Kamis 29 Feb 2024 16:31 WIB

ICCT: Elektrifikasi Sektor Transportasi Sudah Berada di Jalur Tepat

Potensi kendaraan listrik baterai untuk mereduksi emisi GRK pun paling besar.

Red: Gilang Akbar Prambadi
Media Workshop: Course To Zero (Emission) di ECO-S Coworking & Office Space Sahid Sudirman Residence.
Foto: Dok. Web
Media Workshop: Course To Zero (Emission) di ECO-S Coworking & Office Space Sahid Sudirman Residence.

REPUBLIKA.CO.ID, JAKARTA -- International Council on Clean Transportation (ICCT) menilai elektrifikasi sektor transportasi sudah berada pada jalur yang tepat untuk mencapai target net zero emission (NZE) 2060 atau lebih cepat. 

Potensi kendaraan listrik baterai untuk mereduksi emisi gas rumah kaca (GRK) pun paling besar dibandingkan dengan jenis kendaraan kendaraan rendah emisi lainnya. 

Baca Juga

Selain itu, kendaraan listrik baterai juga dapat mengoptimalkan pencapaian target pengurangan GRK bila disandingkan dengan peningkatan bauran listrik dari energi terbarukan.  

Hal-hal tersebut merupakan temuan ICCT dalam kajian bertajuk “Perbandingan Daur Hidup Emisi Gas Rumah Kaca dari Kendaraan Bermotor Mesin Bakar dengan Kendaraan Listrik pada Mobil Penumpang dan Sepeda Motor di Indonesia”. 

Kajian tersebut dipaparkan dalam “Media Workshop: Course To Zero (Emission)” di ECO-S Coworking & Office Space Sahid Sudirman Residence. Dalam acara yang dimoderatori oleh Product Manager Katadata Green, Jeany Hartriani tersebut dihadiri oleh Deputi Bidang Koordinasi Infrastruktur dan Transportasi Kementerian Koordinasi Maritim dan Investasi, Rachmat Kaimuddin serta dua Senior Researcher ICCT, Aditya Mahalana dan Georg Bieker. Adapun Georg penulis utama kajian tersebut.

Rachmat mengatakan, sektor transportasi merupakan kontributor emisi GRK kedua terbesar di Indonesia dan terbesar di Jakarta. 

“Pemerintah mau mendorong adopsi kendaraan nol emisi. Kendaraan paling sesuai dengan itu adalah kendaraan listrik baterai,” ujarnya.

“Menurut perhitungan ICCT, pada 2050 emisi dari sektor transportasi akan meningkat sebanyak dua kali lipat dari sekarang,” ujar Aditya menambahkan. 

Dia menjelaskan, pengurangan emisi sektor tersebut dapat dicapai dengan adopsi kendaraan listrik baterai.

^^^^^^^^

### Petunjuk Tugas 1
Tuliskan kembali baris-baris pada catatan di bawah, mulai dari baris yang memuat "family: Helicidae" sampai dengan baris yang memuat "common name: Ground ivy", termasuk kedua baris tersebut.

### Bahan yang Disediakan
^^^^^^^^

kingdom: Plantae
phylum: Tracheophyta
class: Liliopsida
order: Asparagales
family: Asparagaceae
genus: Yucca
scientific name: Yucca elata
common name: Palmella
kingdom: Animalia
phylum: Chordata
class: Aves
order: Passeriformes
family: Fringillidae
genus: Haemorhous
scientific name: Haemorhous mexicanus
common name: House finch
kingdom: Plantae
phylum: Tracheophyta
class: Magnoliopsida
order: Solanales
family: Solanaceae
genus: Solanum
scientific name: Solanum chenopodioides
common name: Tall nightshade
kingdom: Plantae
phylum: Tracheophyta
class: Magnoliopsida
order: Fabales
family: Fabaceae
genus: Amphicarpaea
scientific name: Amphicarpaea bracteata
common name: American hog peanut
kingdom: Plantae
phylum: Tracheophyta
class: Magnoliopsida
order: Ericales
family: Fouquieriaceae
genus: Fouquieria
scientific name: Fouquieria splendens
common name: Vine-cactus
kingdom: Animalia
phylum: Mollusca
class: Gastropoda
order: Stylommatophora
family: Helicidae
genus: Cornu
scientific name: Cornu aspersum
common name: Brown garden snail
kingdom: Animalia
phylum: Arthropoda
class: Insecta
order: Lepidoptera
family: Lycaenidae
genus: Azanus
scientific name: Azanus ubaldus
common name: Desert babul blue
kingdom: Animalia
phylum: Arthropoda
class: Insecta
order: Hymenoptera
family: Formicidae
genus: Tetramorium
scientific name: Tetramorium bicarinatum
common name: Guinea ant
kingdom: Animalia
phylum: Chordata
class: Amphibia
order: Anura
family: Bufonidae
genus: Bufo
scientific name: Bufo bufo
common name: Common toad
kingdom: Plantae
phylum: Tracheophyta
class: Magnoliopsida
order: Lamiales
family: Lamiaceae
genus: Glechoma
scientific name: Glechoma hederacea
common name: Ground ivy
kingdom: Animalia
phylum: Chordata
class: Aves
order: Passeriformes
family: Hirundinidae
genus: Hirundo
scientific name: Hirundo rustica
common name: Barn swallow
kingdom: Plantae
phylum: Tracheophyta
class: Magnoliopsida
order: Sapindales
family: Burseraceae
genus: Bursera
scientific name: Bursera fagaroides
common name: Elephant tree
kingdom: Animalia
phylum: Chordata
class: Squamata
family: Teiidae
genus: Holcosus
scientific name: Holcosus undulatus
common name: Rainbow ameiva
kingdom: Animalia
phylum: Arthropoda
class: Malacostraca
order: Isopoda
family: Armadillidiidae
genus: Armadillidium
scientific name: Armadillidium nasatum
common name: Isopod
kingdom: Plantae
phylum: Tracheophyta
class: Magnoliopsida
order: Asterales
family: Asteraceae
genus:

^^^^^^^^

### Petunjuk Tugas 2
Menurut teks bacaan, siapa penulis utama kajian ICCT yang dipaparkan dalam acara tersebut?

### Jawaban Tugas 1
family: Helicidae
genus: Cornu
scientific name: Cornu aspersum
common name: Brown garden snail
kingdom: Animalia
phylum: Arthropoda
class: Insecta
order: Lepidoptera
family: Lycaenidae
genus: Azanus
scientific name: Azanus ubaldus
common name: Desert babul blue
kingdom: Animalia
phylum: Arthropoda
class: Insecta
order: Hymenoptera
family: Formicidae
genus: Tetramorium
scientific name: Tetramorium bicarinatum
common name: Guinea ant
kingdom: Animalia
phylum: Chordata
class: Amphibia
order: Anura
family: Bufonidae
genus: Bufo
scientific name: Bufo bufo
common name: Common toad
kingdom: Plantae
phylum: Tracheophyta
class: Magnoliopsida
order: Lamiales
family: Lamiaceae
genus: Glechoma
scientific name: Glechoma hederacea
common name: Ground ivy

### Jawaban Tugas 2
Georg Bieker.